*What you should do:* Where a line holds the word "symptoms", copy that line from the data below.

Segment Start: Supplied records

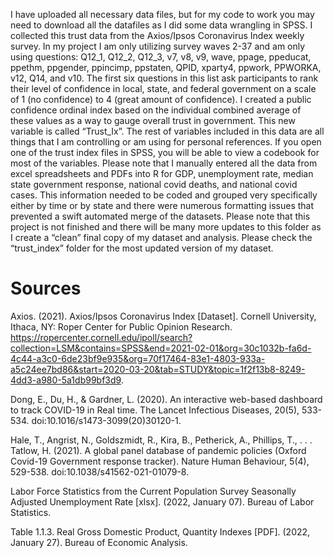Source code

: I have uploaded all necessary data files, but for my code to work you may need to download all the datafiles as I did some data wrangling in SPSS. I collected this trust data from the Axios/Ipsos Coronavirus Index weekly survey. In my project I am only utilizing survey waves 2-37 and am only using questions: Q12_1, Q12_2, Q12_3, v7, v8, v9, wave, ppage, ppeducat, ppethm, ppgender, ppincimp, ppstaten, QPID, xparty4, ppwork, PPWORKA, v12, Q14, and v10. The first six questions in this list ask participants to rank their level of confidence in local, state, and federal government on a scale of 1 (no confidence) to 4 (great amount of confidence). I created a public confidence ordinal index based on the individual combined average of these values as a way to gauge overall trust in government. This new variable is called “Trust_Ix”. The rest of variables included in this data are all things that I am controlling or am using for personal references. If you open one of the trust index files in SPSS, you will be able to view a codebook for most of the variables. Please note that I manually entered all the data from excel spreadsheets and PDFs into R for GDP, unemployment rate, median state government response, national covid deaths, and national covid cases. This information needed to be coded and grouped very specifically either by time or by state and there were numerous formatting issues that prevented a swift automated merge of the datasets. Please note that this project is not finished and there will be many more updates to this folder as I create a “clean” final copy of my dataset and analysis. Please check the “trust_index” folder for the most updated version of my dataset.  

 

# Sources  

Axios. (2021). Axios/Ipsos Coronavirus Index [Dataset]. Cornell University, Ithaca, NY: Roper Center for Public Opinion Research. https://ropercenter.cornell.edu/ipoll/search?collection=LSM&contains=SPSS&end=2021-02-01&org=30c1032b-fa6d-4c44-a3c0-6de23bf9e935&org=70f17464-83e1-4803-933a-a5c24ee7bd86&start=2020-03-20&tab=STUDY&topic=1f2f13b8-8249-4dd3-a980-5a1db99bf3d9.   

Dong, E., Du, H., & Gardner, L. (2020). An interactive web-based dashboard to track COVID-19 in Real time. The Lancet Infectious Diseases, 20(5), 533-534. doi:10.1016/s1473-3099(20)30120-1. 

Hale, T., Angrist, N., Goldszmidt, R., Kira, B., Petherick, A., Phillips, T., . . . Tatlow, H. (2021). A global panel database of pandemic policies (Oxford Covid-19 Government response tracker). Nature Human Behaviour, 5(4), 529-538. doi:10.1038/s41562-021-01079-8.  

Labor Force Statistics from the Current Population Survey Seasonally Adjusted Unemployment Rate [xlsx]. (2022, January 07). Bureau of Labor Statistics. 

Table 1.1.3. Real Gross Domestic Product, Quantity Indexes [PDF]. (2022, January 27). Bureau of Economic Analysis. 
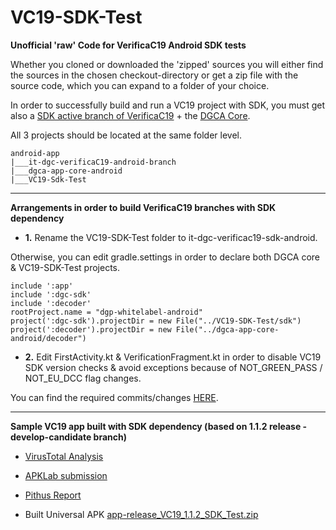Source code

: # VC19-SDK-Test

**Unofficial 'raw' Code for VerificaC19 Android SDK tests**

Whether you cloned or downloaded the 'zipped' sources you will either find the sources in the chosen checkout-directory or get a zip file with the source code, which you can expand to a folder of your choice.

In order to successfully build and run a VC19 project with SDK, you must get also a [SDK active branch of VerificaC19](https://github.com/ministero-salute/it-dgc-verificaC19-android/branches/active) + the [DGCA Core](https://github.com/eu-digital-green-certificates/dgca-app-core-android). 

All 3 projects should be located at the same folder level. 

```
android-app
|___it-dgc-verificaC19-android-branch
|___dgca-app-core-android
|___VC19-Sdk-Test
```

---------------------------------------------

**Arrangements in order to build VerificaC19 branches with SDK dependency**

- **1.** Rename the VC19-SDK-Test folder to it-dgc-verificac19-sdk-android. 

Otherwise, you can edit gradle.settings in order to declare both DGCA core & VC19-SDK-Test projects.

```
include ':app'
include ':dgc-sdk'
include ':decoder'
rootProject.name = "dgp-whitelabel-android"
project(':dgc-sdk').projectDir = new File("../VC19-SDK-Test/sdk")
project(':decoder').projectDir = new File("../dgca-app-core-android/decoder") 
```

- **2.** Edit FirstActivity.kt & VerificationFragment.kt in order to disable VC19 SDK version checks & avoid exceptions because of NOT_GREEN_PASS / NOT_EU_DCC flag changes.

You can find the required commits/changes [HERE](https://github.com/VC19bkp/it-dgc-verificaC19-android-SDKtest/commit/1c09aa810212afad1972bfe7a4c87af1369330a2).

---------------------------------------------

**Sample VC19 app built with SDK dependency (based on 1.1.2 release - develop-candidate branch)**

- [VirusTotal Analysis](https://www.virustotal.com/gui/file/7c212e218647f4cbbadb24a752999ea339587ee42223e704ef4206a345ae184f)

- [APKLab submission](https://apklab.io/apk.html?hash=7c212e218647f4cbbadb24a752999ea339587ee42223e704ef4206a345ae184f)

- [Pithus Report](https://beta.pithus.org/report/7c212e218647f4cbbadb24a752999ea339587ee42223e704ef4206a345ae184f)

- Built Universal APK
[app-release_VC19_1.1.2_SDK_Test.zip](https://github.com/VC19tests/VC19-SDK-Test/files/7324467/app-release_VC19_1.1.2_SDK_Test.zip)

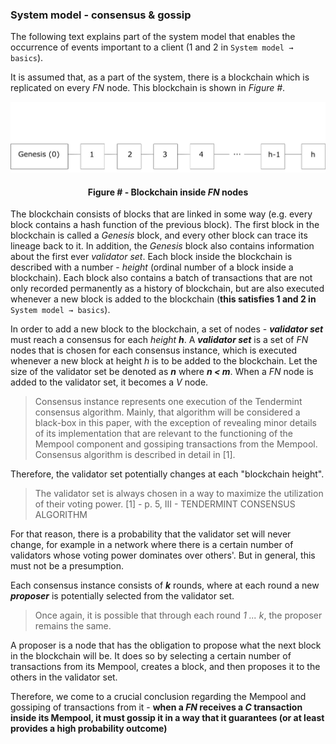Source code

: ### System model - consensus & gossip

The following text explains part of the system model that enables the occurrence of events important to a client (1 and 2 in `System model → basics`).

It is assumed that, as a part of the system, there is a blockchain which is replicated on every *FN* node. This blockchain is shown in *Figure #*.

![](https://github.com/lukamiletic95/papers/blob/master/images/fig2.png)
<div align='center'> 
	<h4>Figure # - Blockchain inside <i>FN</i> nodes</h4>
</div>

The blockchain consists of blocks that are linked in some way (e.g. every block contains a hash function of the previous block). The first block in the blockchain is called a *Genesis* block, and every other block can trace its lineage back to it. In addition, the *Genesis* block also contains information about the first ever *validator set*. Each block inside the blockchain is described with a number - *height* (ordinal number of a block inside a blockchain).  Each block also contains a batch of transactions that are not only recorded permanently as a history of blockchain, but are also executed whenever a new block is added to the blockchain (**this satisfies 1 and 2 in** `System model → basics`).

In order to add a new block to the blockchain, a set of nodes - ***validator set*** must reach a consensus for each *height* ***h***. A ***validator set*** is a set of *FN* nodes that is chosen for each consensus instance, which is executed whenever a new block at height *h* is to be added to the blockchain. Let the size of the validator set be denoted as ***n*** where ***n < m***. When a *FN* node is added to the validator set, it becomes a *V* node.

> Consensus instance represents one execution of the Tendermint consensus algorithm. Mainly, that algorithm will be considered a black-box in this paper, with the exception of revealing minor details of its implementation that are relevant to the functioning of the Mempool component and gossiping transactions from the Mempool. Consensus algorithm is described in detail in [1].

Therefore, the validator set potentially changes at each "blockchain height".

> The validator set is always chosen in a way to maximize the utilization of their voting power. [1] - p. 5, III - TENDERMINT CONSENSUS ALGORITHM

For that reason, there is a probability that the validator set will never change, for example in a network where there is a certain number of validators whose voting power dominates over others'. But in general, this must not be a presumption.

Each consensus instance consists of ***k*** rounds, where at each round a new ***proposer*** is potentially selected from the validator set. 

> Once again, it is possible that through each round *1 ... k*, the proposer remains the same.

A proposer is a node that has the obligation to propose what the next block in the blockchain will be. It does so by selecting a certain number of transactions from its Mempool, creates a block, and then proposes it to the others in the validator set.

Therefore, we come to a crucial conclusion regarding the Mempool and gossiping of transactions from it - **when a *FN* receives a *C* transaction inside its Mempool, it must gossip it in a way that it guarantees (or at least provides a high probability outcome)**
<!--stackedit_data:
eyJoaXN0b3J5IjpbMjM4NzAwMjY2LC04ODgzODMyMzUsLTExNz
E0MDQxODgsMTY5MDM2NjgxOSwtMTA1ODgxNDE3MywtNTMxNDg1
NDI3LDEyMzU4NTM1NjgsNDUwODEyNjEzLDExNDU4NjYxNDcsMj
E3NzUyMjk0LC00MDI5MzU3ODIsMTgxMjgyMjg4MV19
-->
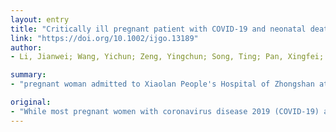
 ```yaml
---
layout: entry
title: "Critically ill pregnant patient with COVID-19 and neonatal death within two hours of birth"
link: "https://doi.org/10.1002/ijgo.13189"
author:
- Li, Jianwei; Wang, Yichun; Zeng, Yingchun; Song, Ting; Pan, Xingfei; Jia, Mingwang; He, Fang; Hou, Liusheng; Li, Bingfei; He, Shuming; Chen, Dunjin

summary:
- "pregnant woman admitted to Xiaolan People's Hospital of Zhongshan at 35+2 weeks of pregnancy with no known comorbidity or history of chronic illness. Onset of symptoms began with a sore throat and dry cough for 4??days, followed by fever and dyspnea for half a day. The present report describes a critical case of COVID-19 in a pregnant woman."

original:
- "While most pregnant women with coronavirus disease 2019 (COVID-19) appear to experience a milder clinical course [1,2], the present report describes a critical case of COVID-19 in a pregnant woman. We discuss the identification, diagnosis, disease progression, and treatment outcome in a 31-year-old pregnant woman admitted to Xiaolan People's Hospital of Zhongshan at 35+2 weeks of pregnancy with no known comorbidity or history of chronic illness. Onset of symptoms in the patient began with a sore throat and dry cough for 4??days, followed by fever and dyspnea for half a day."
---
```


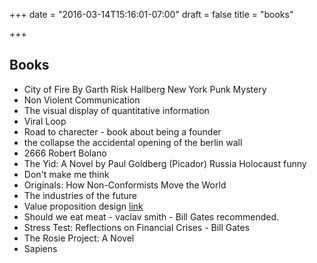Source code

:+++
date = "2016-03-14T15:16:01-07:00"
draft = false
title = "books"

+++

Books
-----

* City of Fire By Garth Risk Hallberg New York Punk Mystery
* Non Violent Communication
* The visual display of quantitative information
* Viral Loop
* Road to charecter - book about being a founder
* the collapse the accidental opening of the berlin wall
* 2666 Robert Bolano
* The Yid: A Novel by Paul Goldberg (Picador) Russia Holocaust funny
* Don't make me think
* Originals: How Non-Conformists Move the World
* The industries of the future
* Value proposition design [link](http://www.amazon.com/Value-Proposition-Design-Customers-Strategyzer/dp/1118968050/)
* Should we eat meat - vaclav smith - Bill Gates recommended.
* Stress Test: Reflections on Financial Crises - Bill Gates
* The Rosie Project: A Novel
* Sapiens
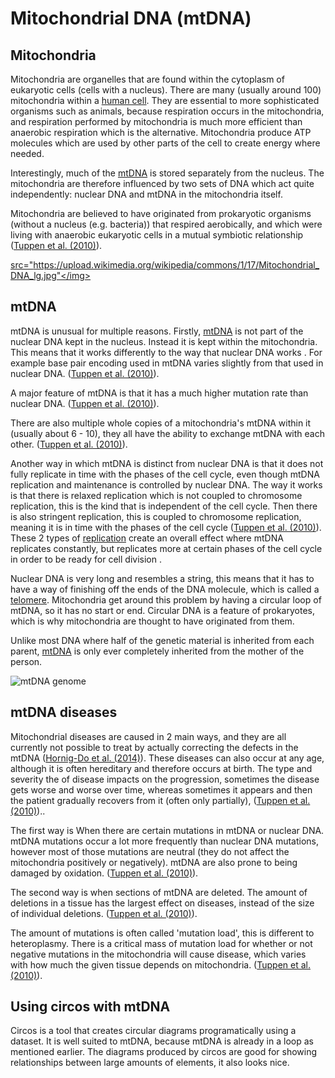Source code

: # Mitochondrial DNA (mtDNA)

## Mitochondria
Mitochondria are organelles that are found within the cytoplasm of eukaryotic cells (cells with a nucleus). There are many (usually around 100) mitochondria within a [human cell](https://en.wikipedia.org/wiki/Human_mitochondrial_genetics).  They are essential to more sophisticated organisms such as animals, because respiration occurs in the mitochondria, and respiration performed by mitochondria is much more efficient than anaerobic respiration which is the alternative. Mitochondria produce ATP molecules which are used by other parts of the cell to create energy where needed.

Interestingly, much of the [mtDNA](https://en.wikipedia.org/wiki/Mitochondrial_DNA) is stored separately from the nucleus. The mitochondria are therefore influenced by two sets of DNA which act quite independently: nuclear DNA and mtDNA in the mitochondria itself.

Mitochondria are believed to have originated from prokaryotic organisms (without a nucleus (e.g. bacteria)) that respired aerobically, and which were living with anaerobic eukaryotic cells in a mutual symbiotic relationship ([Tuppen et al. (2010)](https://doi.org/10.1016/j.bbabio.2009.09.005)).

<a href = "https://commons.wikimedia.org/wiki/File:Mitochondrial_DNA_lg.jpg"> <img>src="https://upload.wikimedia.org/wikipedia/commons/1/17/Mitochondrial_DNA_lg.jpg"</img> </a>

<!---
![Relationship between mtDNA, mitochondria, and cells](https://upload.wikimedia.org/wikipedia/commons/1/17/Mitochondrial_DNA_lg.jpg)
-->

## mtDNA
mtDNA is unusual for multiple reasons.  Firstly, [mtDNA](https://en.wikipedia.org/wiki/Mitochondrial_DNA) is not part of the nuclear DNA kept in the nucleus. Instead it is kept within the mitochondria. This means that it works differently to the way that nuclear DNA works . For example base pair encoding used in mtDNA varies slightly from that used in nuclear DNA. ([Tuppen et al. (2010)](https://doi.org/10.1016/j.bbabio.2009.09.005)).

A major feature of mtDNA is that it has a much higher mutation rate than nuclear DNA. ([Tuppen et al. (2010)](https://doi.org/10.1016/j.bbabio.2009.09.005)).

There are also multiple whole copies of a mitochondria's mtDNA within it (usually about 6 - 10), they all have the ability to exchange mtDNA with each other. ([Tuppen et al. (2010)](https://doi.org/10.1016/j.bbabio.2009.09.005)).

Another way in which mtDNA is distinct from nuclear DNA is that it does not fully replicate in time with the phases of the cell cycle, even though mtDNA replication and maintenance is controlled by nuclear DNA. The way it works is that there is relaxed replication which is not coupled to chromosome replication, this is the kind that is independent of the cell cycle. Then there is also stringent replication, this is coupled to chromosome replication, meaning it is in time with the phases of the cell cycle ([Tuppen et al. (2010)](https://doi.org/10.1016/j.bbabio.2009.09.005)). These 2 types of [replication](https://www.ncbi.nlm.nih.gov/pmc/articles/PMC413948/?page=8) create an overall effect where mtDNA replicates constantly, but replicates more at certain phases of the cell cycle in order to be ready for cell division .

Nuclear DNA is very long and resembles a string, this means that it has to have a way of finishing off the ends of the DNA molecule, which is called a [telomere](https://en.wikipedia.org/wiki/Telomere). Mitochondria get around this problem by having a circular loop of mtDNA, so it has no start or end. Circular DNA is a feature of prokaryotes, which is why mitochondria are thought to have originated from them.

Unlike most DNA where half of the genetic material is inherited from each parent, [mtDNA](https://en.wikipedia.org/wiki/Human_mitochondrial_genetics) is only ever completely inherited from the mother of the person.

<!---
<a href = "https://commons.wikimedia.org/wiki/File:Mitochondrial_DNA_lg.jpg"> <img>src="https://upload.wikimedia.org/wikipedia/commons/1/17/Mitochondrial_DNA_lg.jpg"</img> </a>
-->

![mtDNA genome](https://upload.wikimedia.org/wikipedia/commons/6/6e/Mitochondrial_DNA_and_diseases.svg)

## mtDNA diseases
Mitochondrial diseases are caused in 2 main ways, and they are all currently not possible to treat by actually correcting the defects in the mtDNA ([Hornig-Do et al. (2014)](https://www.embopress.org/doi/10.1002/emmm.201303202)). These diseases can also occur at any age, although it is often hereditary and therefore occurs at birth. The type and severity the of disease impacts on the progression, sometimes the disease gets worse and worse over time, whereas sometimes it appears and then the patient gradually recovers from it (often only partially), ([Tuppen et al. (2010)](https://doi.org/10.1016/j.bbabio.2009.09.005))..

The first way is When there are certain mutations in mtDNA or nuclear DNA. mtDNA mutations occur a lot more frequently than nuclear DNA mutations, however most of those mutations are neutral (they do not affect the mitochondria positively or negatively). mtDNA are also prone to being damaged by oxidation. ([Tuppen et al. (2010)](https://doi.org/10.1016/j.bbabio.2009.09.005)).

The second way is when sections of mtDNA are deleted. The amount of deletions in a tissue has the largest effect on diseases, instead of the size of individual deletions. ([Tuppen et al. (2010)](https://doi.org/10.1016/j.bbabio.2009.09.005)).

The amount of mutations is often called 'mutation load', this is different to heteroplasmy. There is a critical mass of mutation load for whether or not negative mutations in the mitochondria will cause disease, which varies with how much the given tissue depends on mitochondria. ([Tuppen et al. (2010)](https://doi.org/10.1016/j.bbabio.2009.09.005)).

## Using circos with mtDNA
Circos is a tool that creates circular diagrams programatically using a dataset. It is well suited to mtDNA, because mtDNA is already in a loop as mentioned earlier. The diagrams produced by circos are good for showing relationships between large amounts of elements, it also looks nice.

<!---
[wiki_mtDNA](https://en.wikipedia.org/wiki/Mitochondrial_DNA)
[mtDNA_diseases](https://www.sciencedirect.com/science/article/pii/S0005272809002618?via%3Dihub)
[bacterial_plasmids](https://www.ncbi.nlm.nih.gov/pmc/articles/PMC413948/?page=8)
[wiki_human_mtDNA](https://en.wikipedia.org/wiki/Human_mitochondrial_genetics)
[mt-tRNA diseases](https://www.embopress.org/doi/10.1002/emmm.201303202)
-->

Segment End: Supplied records

*Solved exercise:*
- "pregnant woman admitted to Xiaolan People's Hospital of Zhongshan at 35+2 weeks of pregnancy with no known comorbidity or history of chronic illness. Onset of symptoms began with a sore throat and dry cough for 4??days, followed by fever and dyspnea for half a day. The present report describes a critical case of COVID-19 in a pregnant woman."
- "While most pregnant women with coronavirus disease 2019 (COVID-19) appear to experience a milder clinical course [1,2], the present report describes a critical case of COVID-19 in a pregnant woman. We discuss the identification, diagnosis, disease progression, and treatment outcome in a 31-year-old pregnant woman admitted to Xiaolan People's Hospital of Zhongshan at 35+2 weeks of pregnancy with no known comorbidity or history of chronic illness. Onset of symptoms in the patient began with a sore throat and dry cough for 4??days, followed by fever and dyspnea for half a day."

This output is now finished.